In the lecture, Interdomain Internet Routing by H. Balakrishnan and N. Feamster it is explained how routing between different administrative domains work in the Internet. It is stated that the Internet service is provided by a large number of commercial enterprises called autonomous systems (ASes) in competition of each other but are being required to cooperate for global connectivity. These ASes implements some sets of policies in deciding how to route its packets to the rest of the Internet and how to export the routes of itself, its customers and learned routes to other ASes. In the first part of the lecture the Inter-AS business relationships, transit and peering were discussed. Transit is a provider-customer relationship wherein the provider charges its customers for Internet access. Meanwhile peering on the other hand is a mutual agreement between two providers to allow access to subset of each other's routing tables wherein a financial settlement may not be involve as long as the traffic ration is not highly symmetric. Although peering is beneficial to ASses, its main drawback would be it not being able to give revenue, transit relationships does. Internet Service Providers (ISPs) filter the routes to export and most of them end up providing selective transit. While in importing, routes are imported in the following order: customer, peer and provider.

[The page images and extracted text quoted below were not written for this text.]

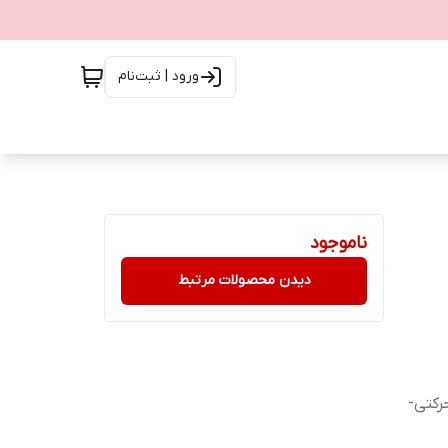
ورود | ثبت‌نام
ناموجود
دیدن محصولات مرتبط
رکتی-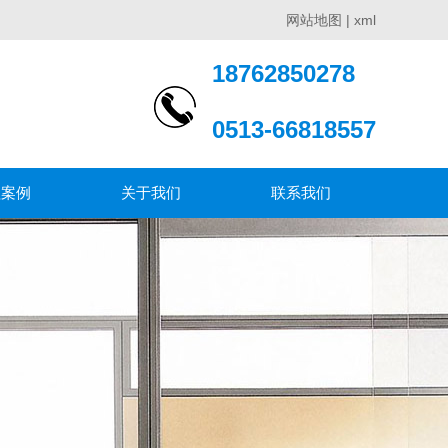
网站地图
|
xml
18762850278
0513-66818557
程案例
关于我们
联系我们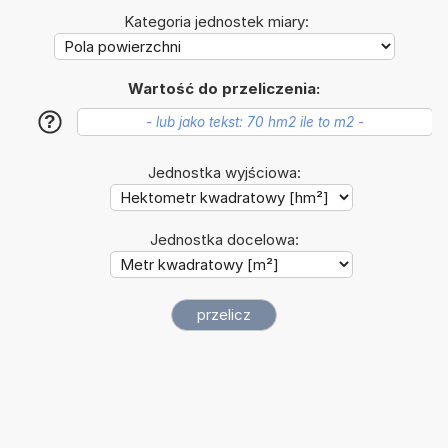
Kategoria jednostek miary:
Wartość do przeliczenia:
?
Jednostka wyjściowa:
Jednostka docelowa: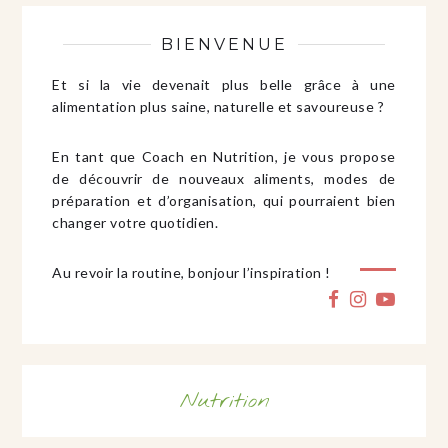
BIENVENUE
Et si la vie devenait plus belle grâce à une
alimentation plus saine, naturelle et savoureuse ?
En tant que Coach en Nutrition, je vous propose
de découvrir de nouveaux aliments, modes de
préparation et d’organisation, qui pourraient bien
changer votre quotidien.
Au revoir la routine, bonjour l’inspiration !
Nutrition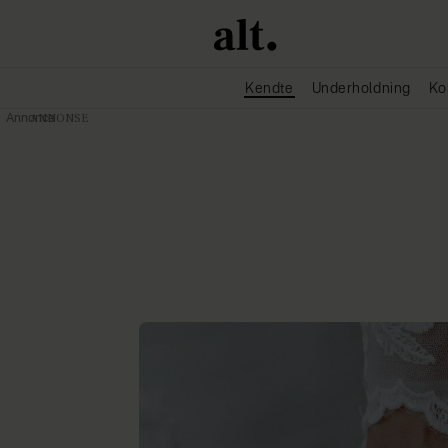
Kendte
Underholdning
Ko
Annonce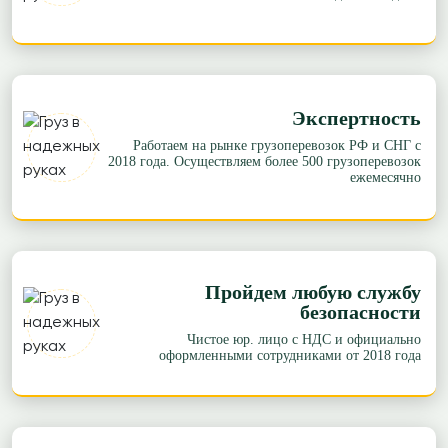
≈92688р.
Рассчитать
Ростов-на-Дону → Владивосток
61 р/км.
≈1041262р.
Экспертность
Рассчитать
Работаем на рынке грузоперевозок РФ и СНГ с
Ростов-на-Дону → Тверь
2018 года. Осуществляем более 500 грузоперевозок
109 р/км.
ежемесячно
≈76169р.
Рассчитать
Ростов-на-Дону → Томск
61 р/км.
Пройдем любую службу
безопасности
≈467948р.
Рассчитать
Чистое юр. лицо с НДС и официально
оформленными сотрудниками от 2018 года
Ростов-на-Дону → Уфа
118 р/км.
≈105536р.
Рассчитать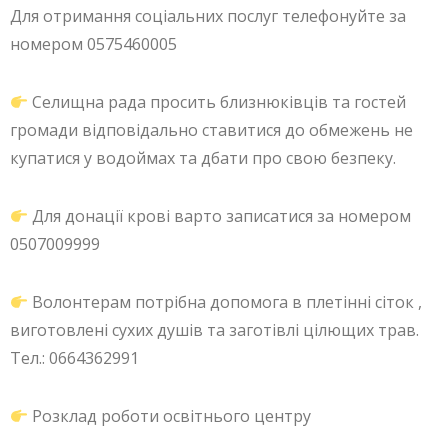
Для отримання соціальних послуг телефонуйте за
номером 0575460005
Селищна рада просить близнюківців та гостей
громади відповідально ставитися до обмежень не
купатися у водоймах та дбати про свою безпеку.
Для донації крові варто записатися за номером
0507009999
Волонтерам потрібна допомога в плетінні сіток ,
виготовлені сухих душів та заготівлі цілющих трав.
Тел.: 0664362991
Розклад роботи освітнього центру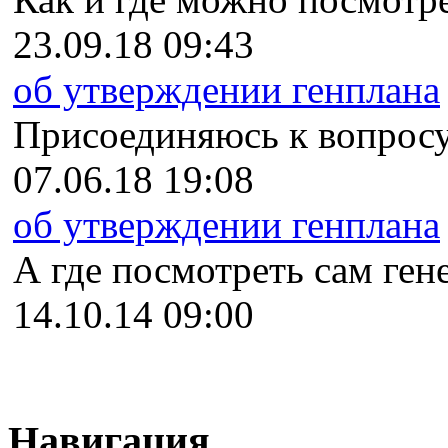
23.09.18 09:43
об утверждении генплана
Присоединяюсь к вопросу
07.06.18 19:08
об утверждении генплана
А где посмотреть сам гене
14.10.14 09:00
Навигация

In the second part of the lecture, the most important features of the Border Gateway Protocol (BGP) were discussed. The BGP was designed to meet three important needs scalability, policy and cooperation under competitive circumstances. This is so that the Internet routing infrastructure remained scalable as the number of connected networks increased, the ASses are capable of implementing various forms of routing policy and to gracefully handle the transfer the "backbone" Internet infrastructure from single to multiple administrative entities. BGP runs on TCP over port 179. The two messages sent by BGP routers are UPDATE messages which announce a change or removal of route and the KEEPALIVE messages to ensure that it is still functioning properly. BGP disseminates routes within between routers on the different ASses using eBGP sessions and iBGP sessions for routers on the same AS. BGP allows the policy expression of ASses by allowing network operators to configure routers to manipulate route attributes when disseminating routes. The most important attributes are LOCAL PREF, ASPATH and MED arranged in priority order. In the end, the authors concluded that although BGP is a simple protocol, its operation in practice is extremely complex because of its configuration flexibility.
This lecture is a great introduction on how routing in the Internet happens between its domains. The design of the internet prioritized the needs of the military, on the other hand interdomain routing prioritize the need of the many administrative systems to be truly independent of each other but still cooperate. BGP gives the ASses the ability to implement their own policies based on their best interest. As consequence of this, the consumers that rely on these providers may not be getting the best possible service.